* **Provided records**:

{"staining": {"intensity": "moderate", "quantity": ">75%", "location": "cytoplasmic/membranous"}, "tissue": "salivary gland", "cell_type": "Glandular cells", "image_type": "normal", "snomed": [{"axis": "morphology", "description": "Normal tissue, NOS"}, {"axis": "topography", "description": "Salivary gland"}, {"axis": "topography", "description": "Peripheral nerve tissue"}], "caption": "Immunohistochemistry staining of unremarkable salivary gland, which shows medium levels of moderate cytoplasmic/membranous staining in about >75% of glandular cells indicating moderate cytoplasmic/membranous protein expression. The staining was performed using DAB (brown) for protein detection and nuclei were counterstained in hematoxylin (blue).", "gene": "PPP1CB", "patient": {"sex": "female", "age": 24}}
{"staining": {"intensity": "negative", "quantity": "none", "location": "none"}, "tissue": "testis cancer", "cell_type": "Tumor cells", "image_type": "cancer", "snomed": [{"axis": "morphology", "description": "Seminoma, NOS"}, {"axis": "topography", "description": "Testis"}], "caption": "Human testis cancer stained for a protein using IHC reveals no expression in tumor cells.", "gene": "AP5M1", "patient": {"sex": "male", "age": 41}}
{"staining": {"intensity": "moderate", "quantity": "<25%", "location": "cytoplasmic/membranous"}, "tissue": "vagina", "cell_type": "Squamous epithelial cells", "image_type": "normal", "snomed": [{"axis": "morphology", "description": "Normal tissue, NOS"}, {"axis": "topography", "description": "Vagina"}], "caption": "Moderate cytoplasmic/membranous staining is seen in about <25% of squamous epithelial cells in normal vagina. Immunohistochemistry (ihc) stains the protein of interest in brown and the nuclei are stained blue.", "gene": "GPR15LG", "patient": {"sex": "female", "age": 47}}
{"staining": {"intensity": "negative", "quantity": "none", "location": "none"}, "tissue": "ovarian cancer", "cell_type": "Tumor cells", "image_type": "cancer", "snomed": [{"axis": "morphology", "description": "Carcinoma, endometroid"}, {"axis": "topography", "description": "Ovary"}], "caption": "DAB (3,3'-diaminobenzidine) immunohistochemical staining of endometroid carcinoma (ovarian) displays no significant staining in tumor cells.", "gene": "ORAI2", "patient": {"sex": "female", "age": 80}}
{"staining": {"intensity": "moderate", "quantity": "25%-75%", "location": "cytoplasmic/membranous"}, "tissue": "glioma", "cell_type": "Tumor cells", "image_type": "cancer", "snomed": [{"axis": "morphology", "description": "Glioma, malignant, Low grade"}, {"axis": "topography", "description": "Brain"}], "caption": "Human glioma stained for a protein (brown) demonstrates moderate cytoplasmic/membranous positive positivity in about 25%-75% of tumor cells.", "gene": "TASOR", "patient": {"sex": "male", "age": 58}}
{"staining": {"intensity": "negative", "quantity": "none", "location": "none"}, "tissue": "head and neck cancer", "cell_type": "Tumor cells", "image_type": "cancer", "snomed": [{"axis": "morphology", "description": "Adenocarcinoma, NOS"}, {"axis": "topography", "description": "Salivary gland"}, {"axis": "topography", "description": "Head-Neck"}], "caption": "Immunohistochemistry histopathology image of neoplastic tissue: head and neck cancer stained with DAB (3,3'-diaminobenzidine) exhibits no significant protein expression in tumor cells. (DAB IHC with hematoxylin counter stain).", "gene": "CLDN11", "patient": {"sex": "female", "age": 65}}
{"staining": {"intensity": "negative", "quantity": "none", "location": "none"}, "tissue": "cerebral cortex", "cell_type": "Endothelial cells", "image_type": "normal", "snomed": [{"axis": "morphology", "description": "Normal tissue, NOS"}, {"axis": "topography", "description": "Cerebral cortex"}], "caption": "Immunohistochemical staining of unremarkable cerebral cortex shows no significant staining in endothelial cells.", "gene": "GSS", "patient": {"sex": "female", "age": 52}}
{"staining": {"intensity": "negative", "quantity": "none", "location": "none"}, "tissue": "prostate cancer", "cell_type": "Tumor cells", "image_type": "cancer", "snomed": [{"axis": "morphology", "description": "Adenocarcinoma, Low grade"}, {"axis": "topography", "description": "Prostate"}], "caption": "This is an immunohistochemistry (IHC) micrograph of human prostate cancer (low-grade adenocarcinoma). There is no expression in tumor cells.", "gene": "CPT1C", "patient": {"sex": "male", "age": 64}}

* **Task statement**:
Please print the records above exactly, leaving nothing out.

* **Response area**:
{"staining": {"intensity": "moderate", "quantity": ">75%", "location": "cytoplasmic/membranous"}, "tissue": "salivary gland", "cell_type": "Glandular cells", "image_type": "normal", "snomed": [{"axis": "morphology", "description": "Normal tissue, NOS"}, {"axis": "topography", "description": "Salivary gland"}, {"axis": "topography", "description": "Peripheral nerve tissue"}], "caption": "Immunohistochemistry staining of unremarkable salivary gland, which shows medium levels of moderate cytoplasmic/membranous staining in about >75% of glandular cells indicating moderate cytoplasmic/membranous protein expression. The staining was performed using DAB (brown) for protein detection and nuclei were counterstained in hematoxylin (blue).", "gene": "PPP1CB", "patient": {"sex": "female", "age": 24}}
{"staining": {"intensity": "negative", "quantity": "none", "location": "none"}, "tissue": "testis cancer", "cell_type": "Tumor cells", "image_type": "cancer", "snomed": [{"axis": "morphology", "description": "Seminoma, NOS"}, {"axis": "topography", "description": "Testis"}], "caption": "Human testis cancer stained for a protein using IHC reveals no expression in tumor cells.", "gene": "AP5M1", "patient": {"sex": "male", "age": 41}}
{"staining": {"intensity": "moderate", "quantity": "<25%", "location": "cytoplasmic/membranous"}, "tissue": "vagina", "cell_type": "Squamous epithelial cells", "image_type": "normal", "snomed": [{"axis": "morphology", "description": "Normal tissue, NOS"}, {"axis": "topography", "description": "Vagina"}], "caption": "Moderate cytoplasmic/membranous staining is seen in about <25% of squamous epithelial cells in normal vagina. Immunohistochemistry (ihc) stains the protein of interest in brown and the nuclei are stained blue.", "gene": "GPR15LG", "patient": {"sex": "female", "age": 47}}
{"staining": {"intensity": "negative", "quantity": "none", "location": "none"}, "tissue": "ovarian cancer", "cell_type": "Tumor cells", "image_type": "cancer", "snomed": [{"axis": "morphology", "description": "Carcinoma, endometroid"}, {"axis": "topography", "description": "Ovary"}], "caption": "DAB (3,3'-diaminobenzidine) immunohistochemical staining of endometroid carcinoma (ovarian) displays no significant staining in tumor cells.", "gene": "ORAI2", "patient": {"sex": "female", "age": 80}}
{"staining": {"intensity": "moderate", "quantity": "25%-75%", "location": "cytoplasmic/membranous"}, "tissue": "glioma", "cell_type": "Tumor cells", "image_type": "cancer", "snomed": [{"axis": "morphology", "description": "Glioma, malignant, Low grade"}, {"axis": "topography", "description": "Brain"}], "caption": "Human glioma stained for a protein (brown) demonstrates moderate cytoplasmic/membranous positive positivity in about 25%-75% of tumor cells.", "gene": "TASOR", "patient": {"sex": "male", "age": 58}}
{"staining": {"intensity": "negative", "quantity": "none", "location": "none"}, "tissue": "head and neck cancer", "cell_type": "Tumor cells", "image_type": "cancer", "snomed": [{"axis": "morphology", "description": "Adenocarcinoma, NOS"}, {"axis": "topography", "description": "Salivary gland"}, {"axis": "topography", "description": "Head-Neck"}], "caption": "Immunohistochemistry histopathology image of neoplastic tissue: head and neck cancer stained with DAB (3,3'-diaminobenzidine) exhibits no significant protein expression in tumor cells. (DAB IHC with hematoxylin counter stain).", "gene": "CLDN11", "patient": {"sex": "female", "age": 65}}
{"staining": {"intensity": "negative", "quantity": "none", "location": "none"}, "tissue": "cerebral cortex", "cell_type": "Endothelial cells", "image_type": "normal", "snomed": [{"axis": "morphology", "description": "Normal tissue, NOS"}, {"axis": "topography", "description": "Cerebral cortex"}], "caption": "Immunohistochemical staining of unremarkable cerebral cortex shows no significant staining in endothelial cells.", "gene": "GSS", "patient": {"sex": "female", "age": 52}}
{"staining": {"intensity": "negative", "quantity": "none", "location": "none"}, "tissue": "prostate cancer", "cell_type": "Tumor cells", "image_type": "cancer", "snomed": [{"axis": "morphology", "description": "Adenocarcinoma, Low grade"}, {"axis": "topography", "description": "Prostate"}], "caption": "This is an immunohistochemistry (IHC) micrograph of human prostate cancer (low-grade adenocarcinoma). There is no expression in tumor cells.", "gene": "CPT1C", "patient": {"sex": "male", "age": 64}}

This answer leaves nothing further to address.